# My new M&P9



## mbfjr (Jun 18, 2008)

Just got it July 4th :smt1099

















Got the Crimson Trace grips today...cool... cant wait to get to the range Saturday and sight in the laser!:mrgreen:


----------



## BeefyBeefo (Jan 30, 2008)

Congrats on the purchase! 

-Jeff-


----------



## dagored (Oct 29, 2008)

Thanks for the picts. Just purchased the M&P .40 and found the CT grips. Do you just take off the back of the interchangeable grips and replace it with the CT?


----------



## xd9atl (Nov 30, 2008)

very nice, i may have to make this my second in the arsenal...


----------



## HowardCohodas (Nov 16, 2008)

dagored said:


> Do you just take off the back of the interchangeable grips and replace it with the CT?

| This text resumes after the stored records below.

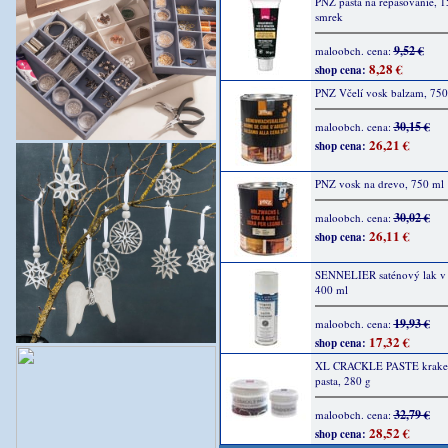
PNZ pasta na repasovanie, 1
smrek
9,52 €
maloobch. cena:
8,28 €
shop cena:
PNZ Včelí vosk balzam, 750
30,15 €
maloobch. cena:
26,21 €
shop cena:
PNZ vosk na drevo, 750 ml
30,02 €
maloobch. cena:
26,11 €
shop cena:
SENNELIER saténový lak v s
400 ml
19,93 €
maloobch. cena:
17,32 €
shop cena:
XL CRACKLE PASTE krakel
pasta, 280 g
32,79 €
maloobch. cena:
28,52 €
shop cena:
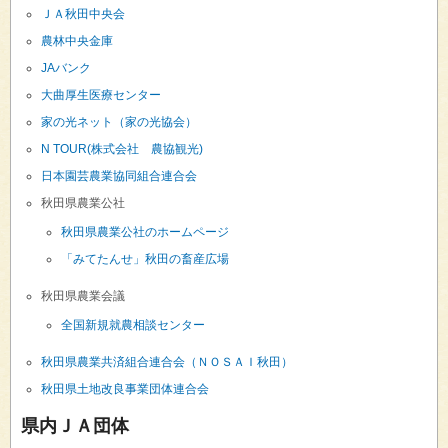
ＪＡ秋田中央会
農林中央金庫
JAバンク
大曲厚生医療センター
家の光ネット（家の光協会）
N TOUR(株式会社 農協観光)
日本園芸農業協同組合連合会
秋田県農業公社
秋田県農業公社のホームページ
「みてたんせ」秋田の畜産広場
秋田県農業会議
全国新規就農相談センター
秋田県農業共済組合連合会（ＮＯＳＡＩ秋田）
秋田県土地改良事業団体連合会
県内ＪＡ団体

That's it. The CT grips are approximately the same size as the medium back strap. They are slightly wider because of the batteries. I was bouncing between the small and medium back straps, but actually found the CT more comfortable than either one.


----------



## xd9atl (Nov 30, 2008)

looks good! what did the CT run, around 350?



HowardCohodas said:


> That's it. The CT grips are approximately the same size as the medium back strap. They are slightly wider because of the batteries. I was bouncing between the small and medium back straps, but actually found the CT more comfortable than either one.


----------



## HowardCohodas (Nov 16, 2008)

xd9atl said:


> looks good! what did the CT run, around 350?

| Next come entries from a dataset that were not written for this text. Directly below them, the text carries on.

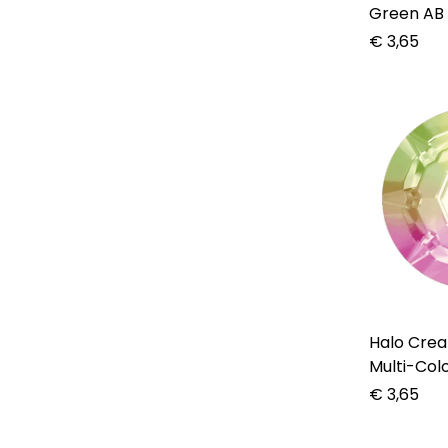
Green AB 
€
3,65
Halo Create – C
Multi-Col
€
3,65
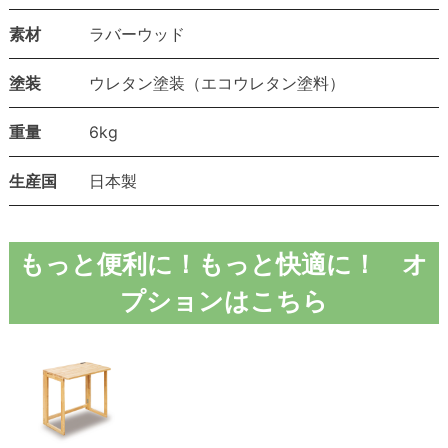
素材
ラバーウッド
塗装
ウレタン塗装（エコウレタン塗料）
重量
6kg
生産国
日本製
もっと便利に！もっと快適に！ オ
プションはこちら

The best prices I've found are from Shooters Resource. I've purchased two from them, one for my M&P 45fs and one for my LCP.

MSRP: $329.00
Shooters Resource: $239.95 (includes shipping)

http://www.shooters-resource.com/category/SW.html

If your are an NRA certified instructor, you can get great prices from Crimson Trace directly.


----------



## xd9atl (Nov 30, 2008)

i wonder how shooters resource can sell them for so much cheaper....



HowardCohodas said:


> The best prices I've found are from Shooters Resource. I've purchased two from them, one for my M&P 45fs and one for my LCP.
> 
> MSRP: $329.00
> Shooters Resource: $239.95 (includes shipping)
> ...


----------



## HowardCohodas (Nov 16, 2008)

xd9atl said:


> i wonder how shooters resource can sell them for so much cheaper....


They started with Crimson Trace before Crimson Trace set up their distributor network and were permitted to continue their direct relationship. We get the benefit. I am completely satisfied with them as a supplier and would buy from them again.


----------



## xd9atl (Nov 30, 2008)

always good to have a relationship like that...my only worries about the CT for me is i am a lefty shooter, and idk if my right hand would cover the laser, especially since i am new to shooting, my right hand is always on



HowardCohodas said:


> They started with Crimson Trace before Crimson Trace set up their distributor network and were permitted to continue their direct relationship. We get the benefit. I am completely satisfied with them as a supplier and would buy from them again.


----------



## HowardCohodas (Nov 16, 2008)

xd9atl said:


> always good to have a relationship like that...my only worries about the CT for me is i am a lefty shooter, and idk if my right hand would cover the laser, especially since i am new to shooting, my right hand is always on


Some lefties adjust quite easily. Some do not. Try to find a retailer or shooting range that has one for you to try. You may find out that as a new shooter you have not yet picked up habits that might interfere with successful use.


----------



## xd9atl (Nov 30, 2008)

good point. idk, the few ranges i have been to dont have much of anything. only rent Glocks and dont have any inventory....kinda sad



HowardCohodas said:


> Some lefties adjust quite easily. Some do not. Try to find a retailer or shooting range that has one for you to try. You may find out that as a new shooter you have not yet picked up habits that might interfere with successful use.


----------



## HowardCohodas (Nov 16, 2008)

xd9atl said:


> good point. idk, the few ranges i have been to dont have much of anything. only rent Glocks and dont have any inventory....kinda sad


I should have mentioned that one good way to try stuff out is go to shooting events. You'll find a lot of people willing to let you shoot their guns.


----------



## xd9atl (Nov 30, 2008)

yeh, thats a good point. there is a show this weekend back home, but i was just there so idk, i may go



HowardCohodas said:


> I should have mentioned that one good way to try stuff out is go to shooting events. You'll find a lot of people willing to let you shoot their guns.


----------